▶ _PROBLEM STATEMENT_: A verbatim copy of all the data is required, minus any images.

▶ _RAW DATA_:
▶
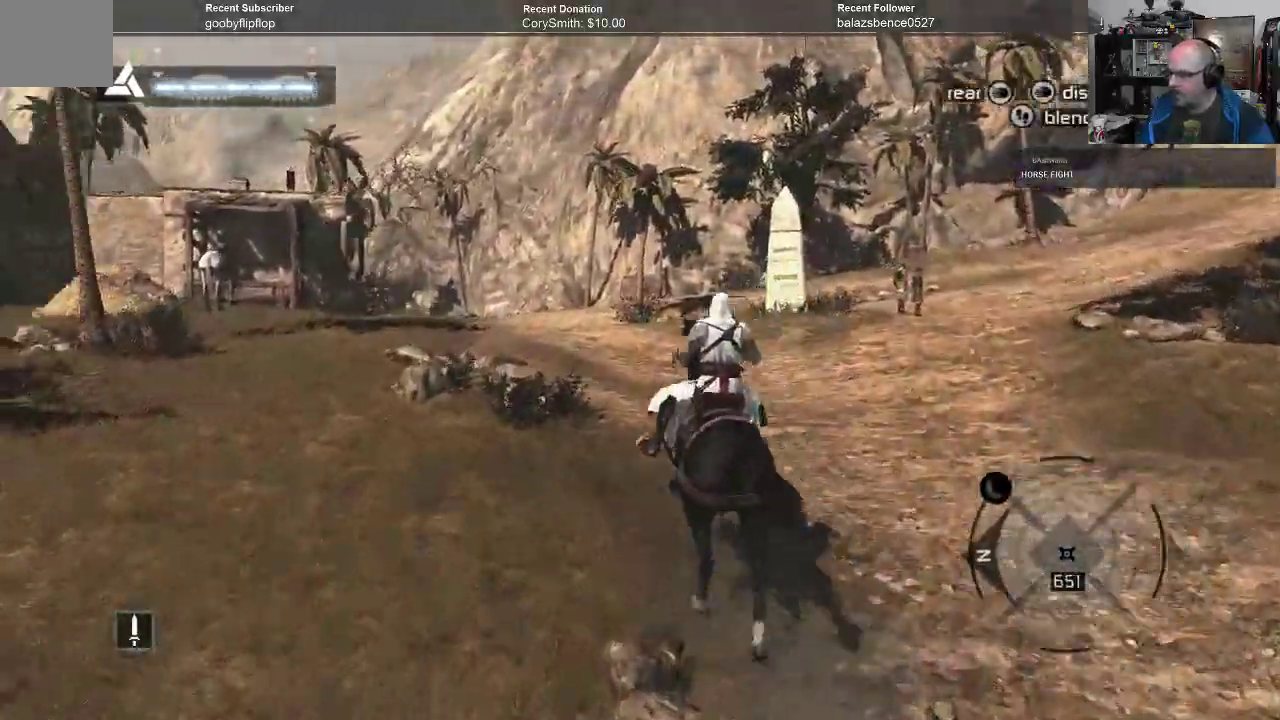
Gameplay with a controller (Xbox layout); each line is a JSON object with the inputs held at the frame after it. "events" lists button and stick changes between this image and that frame as [ms after this image, input, new state], when the widget could be followed in between. Not read: Z.
{"buttons": [], "left_stick": "up", "right_stick": "center", "events": [[133, "right_stick", "center"]]}
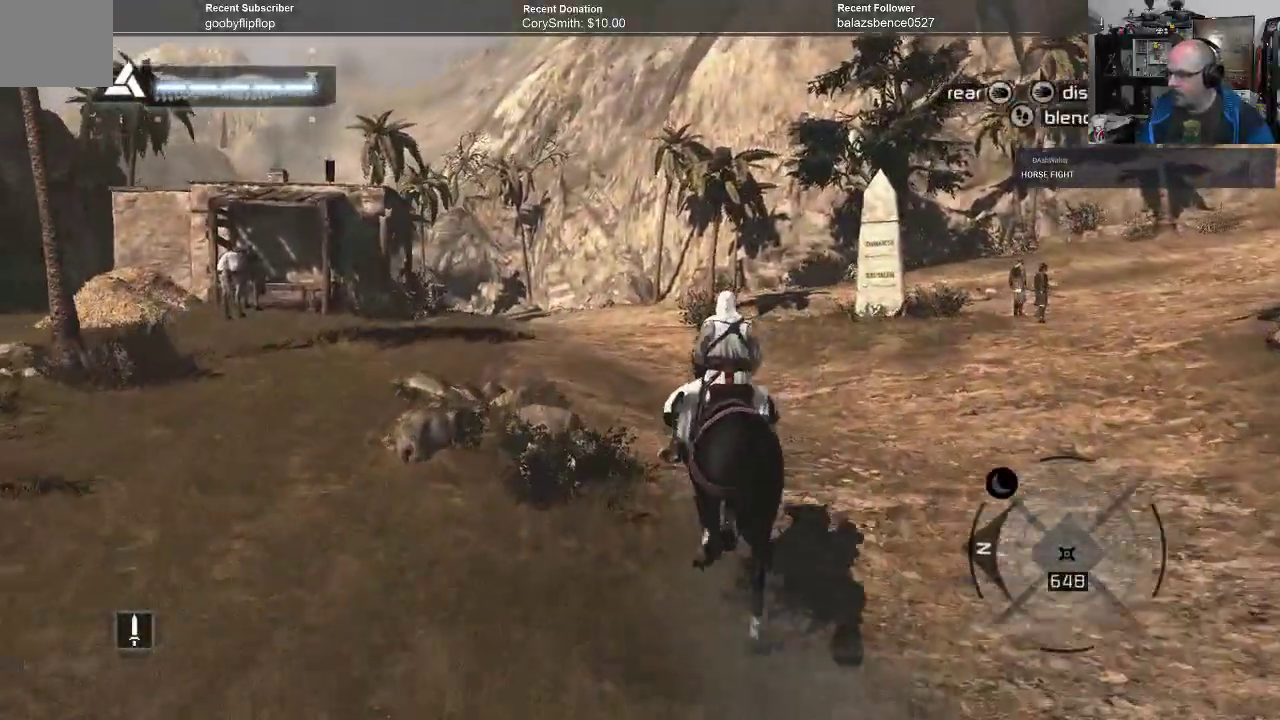
{"buttons": [], "left_stick": "up", "right_stick": "center", "events": []}
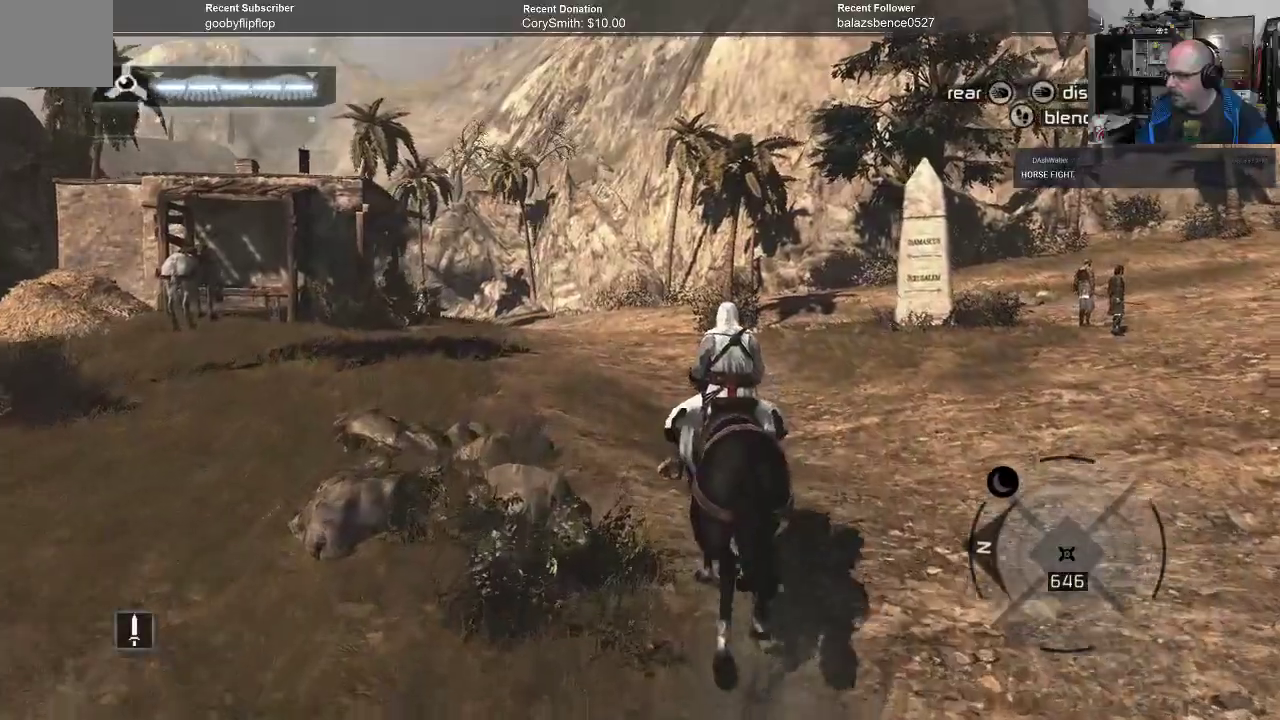
{"buttons": [], "left_stick": "up", "right_stick": "center", "events": []}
◀
▶ _COMPLETED EXERCISE_:
Gameplay with a controller (Xbox layout); each line is a JSON object with the inputs held at the frame after it. "events" lists button and stick changes between this image and that frame as [ms after this image, input, new state], when the widget could be followed in between. Not read: Z.
{"buttons": [], "left_stick": "up", "right_stick": "center", "events": [[133, "right_stick", "center"]]}
{"buttons": [], "left_stick": "up", "right_stick": "center", "events": []}
{"buttons": [], "left_stick": "up", "right_stick": "center", "events": []}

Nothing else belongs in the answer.